[WHAT IS REQUIRED] The answer is every line in the data below that contains the word "Pentax".

Collection entries:
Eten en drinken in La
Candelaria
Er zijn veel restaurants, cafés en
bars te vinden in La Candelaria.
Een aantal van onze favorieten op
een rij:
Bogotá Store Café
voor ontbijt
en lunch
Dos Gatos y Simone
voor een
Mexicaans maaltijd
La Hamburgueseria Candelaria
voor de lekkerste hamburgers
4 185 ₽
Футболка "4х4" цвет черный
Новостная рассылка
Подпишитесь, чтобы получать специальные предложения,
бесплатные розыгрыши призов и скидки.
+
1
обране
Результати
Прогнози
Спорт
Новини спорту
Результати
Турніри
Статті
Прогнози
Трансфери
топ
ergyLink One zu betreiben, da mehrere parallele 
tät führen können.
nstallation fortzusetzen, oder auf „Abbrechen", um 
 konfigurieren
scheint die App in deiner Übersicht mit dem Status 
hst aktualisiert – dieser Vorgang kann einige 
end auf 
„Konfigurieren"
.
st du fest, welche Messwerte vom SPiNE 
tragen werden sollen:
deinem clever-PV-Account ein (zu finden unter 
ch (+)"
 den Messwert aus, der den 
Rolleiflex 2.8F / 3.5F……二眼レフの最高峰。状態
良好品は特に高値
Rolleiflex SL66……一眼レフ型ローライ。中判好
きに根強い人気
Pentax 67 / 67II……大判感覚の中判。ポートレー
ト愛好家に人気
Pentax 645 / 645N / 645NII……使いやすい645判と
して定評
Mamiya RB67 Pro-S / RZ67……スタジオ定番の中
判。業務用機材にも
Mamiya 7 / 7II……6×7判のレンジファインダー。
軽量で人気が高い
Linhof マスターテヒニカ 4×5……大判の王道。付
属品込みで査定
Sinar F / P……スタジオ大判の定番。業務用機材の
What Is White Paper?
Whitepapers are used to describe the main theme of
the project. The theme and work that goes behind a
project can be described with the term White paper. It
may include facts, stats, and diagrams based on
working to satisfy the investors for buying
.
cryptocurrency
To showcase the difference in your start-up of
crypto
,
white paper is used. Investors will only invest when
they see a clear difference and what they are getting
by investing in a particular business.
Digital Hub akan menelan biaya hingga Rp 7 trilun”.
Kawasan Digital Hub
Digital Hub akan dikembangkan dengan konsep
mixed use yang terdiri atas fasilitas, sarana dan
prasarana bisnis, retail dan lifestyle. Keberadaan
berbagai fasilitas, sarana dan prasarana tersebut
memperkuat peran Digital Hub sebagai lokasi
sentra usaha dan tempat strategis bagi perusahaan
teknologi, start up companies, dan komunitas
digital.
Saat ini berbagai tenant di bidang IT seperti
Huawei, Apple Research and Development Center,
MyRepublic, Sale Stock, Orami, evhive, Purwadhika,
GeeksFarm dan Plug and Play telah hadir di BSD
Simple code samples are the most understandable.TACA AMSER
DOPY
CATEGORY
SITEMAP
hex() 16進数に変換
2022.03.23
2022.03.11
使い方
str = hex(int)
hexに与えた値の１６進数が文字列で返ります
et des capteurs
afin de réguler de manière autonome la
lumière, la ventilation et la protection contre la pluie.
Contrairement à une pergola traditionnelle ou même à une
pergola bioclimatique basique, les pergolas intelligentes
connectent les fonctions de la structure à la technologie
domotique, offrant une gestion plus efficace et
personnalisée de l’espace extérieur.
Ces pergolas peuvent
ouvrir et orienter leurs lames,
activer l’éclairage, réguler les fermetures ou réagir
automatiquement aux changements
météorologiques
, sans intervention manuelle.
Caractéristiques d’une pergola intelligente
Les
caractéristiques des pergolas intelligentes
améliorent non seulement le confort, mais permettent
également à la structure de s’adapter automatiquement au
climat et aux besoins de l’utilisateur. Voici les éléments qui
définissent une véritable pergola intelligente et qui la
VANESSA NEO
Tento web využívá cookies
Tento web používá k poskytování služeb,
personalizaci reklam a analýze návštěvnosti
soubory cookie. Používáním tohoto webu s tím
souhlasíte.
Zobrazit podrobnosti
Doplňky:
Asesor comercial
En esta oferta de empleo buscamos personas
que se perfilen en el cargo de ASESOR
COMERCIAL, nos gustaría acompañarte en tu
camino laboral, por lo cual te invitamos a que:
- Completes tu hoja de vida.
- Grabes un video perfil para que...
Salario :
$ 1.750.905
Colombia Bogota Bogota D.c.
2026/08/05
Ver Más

[ANSWER FOR THIS EXERCISE]
Pentax 67 / 67II……大判感覚の中判。ポートレー
Pentax 645 / 645N / 645NII……使いやすい645判と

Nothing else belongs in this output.